Avec un peu de retard et après quelques heures de réflexion, je livre avec émotion ma critique de "Winter Sleep" (3,5/5). Un film d'une telle densité et d'une profondeur sans fond, juste bien fait et implacablement magnifique, c'est juste beau. Même si aride et pas vraiment distrayant. Je ne peux pas me contenter de "J'ai bien aimé" ou "C'est vraiment très bien", ou "la palme est méritée", Nononon, j'ai creusé, vraiment, pour ne pas décevoir mon auditoire. Même si ça m'a empêché de dormir... une fois pendant 5 minutes certes, mais quand même j'ai bien mouliné. Donc y a beaucoup de mots, quelques idées, un esprit j'espère. Et si ça vous donne envie de vous déplacer dans un des (rares) cinémas qui passent le film, ma vie aura un sens, enfin.

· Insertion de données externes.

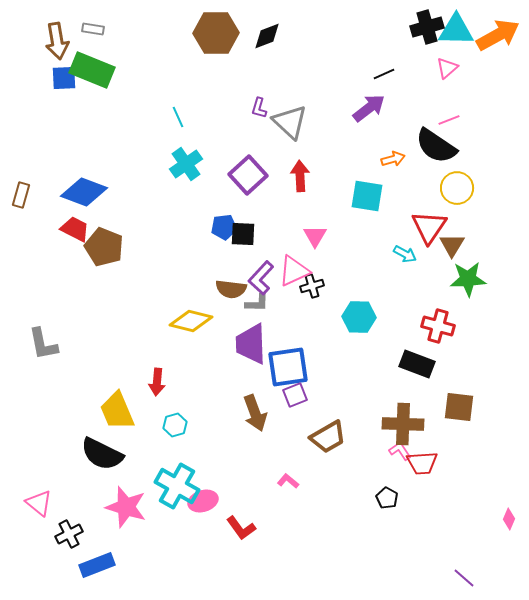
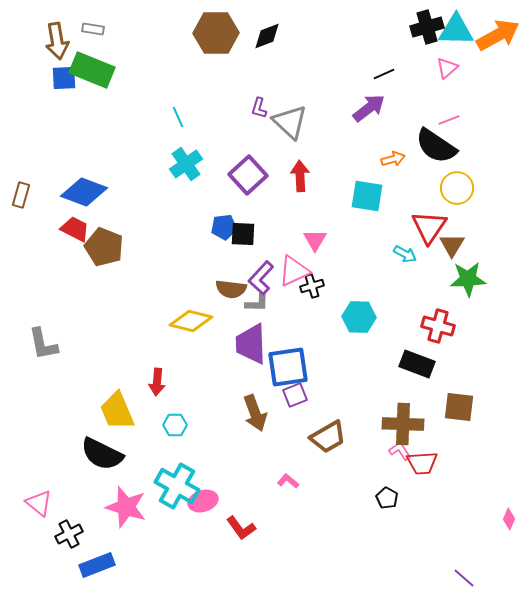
pink triangle at (315, 236): moved 4 px down
cyan hexagon at (175, 425): rotated 15 degrees clockwise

Les paysages rudes et magnifiquement hypnotisants d'Anatolie prêtent leur cadre à un récit tout aussi rude et magnifiquement hypnotisant. Aydin, un vieil acteur retiré de la scène, a repris l'hôtel paternel au coeur d'une nature encore visiblement hostile et rédige des articles dans le journal local. Vie recluse et anonyme au coeur d'une communauté turque d'obédience provinciale, voire rurale, en tout cas terrienne. Avec une soeur déprimée par un divorce qui n'a pas apporté la quiétude escomptée et une épouse qui n'aime rien moins que l'ignorer, Aydin découvre un étonnant ressentiment ambiant à son égard. Il tombe de son arbre et doit affronter une atmosphère délétère.

Persuadé de détenir une sagesse au-dessus de tout soupçon, Aydin doit faire face à la mise en cause de sa philosophie personnelle. Philosophie rationnelle, pragmatique, terrienne, mais qu'il découvre être perçue comme engoncée dans des principes sans empathie. L'Anatolie seule semble détenir ce relief dont semble manquer Aydin dans le regard de ses proches. Lui ne garde que la rudesse de ce climat désolé. Perdu dans un océan de récriminations, il disserte de longues minutes avec ses proches dans des apartés Bergmaniens, de ceux qui plaisent à la critique parisienne. Mais c'est intéressant, souvent pertinent, tels des parties de ping pong intellectuelles. Il se défend, contre attaque, place ses piques, mais souffre aussi devant tant d'arguments à son encontre. Savoir qui gagne à la fin n'a pas vraiment d'importance. Quand le ver est dans le fruit, le doute perce, la tentation de la fuite apparait, et seul le courage de la remise en cause pourra le sauver.

Au final, le film offre 3h16 de réflexions acérées sans aucun temps mort. Ca peut sembler long, mais aucun remplissage à l'horizon, chaque scène a sa place même s'il faut s'armer d'une endurance certaine pour passer tant de temps dans le noir devant un écran éclairé. Mais ça vaut le coup, grâce à des acteurs magistraux (mention spéciale pour la magnifique Melisa Sözen) totalement habités par leur rôle. C'est dramatique, ça parle à l'esprit et à l'épiderme, ça donne à penser. Que demander de plus? Pas le film le plus distrayant de l'année mais peut être un des plus hypnotiques. Parce que la caméra louvoie entre des paysages magnifiques (un prochain séjour au coeur de l'Anatolie?) et des acteurs d'une crédibilité certaine, tout ça dans un rythme lent mais nécessaire. Une ambiance plus punchy ferait perdre beaucoup de l'introspection qui pointe tout du long.

Après, si certains auraient préféré le triomphe de "Sils Maria" à Cannes, ce n'est pas non plus scandaleux. Le cinéma intellectuel et exigeant demande une bonne dose de courage, mais qu'il est vivifiant de sortir d'une telle séance avec le sentiment du devoir accompli. Je vous le recommande!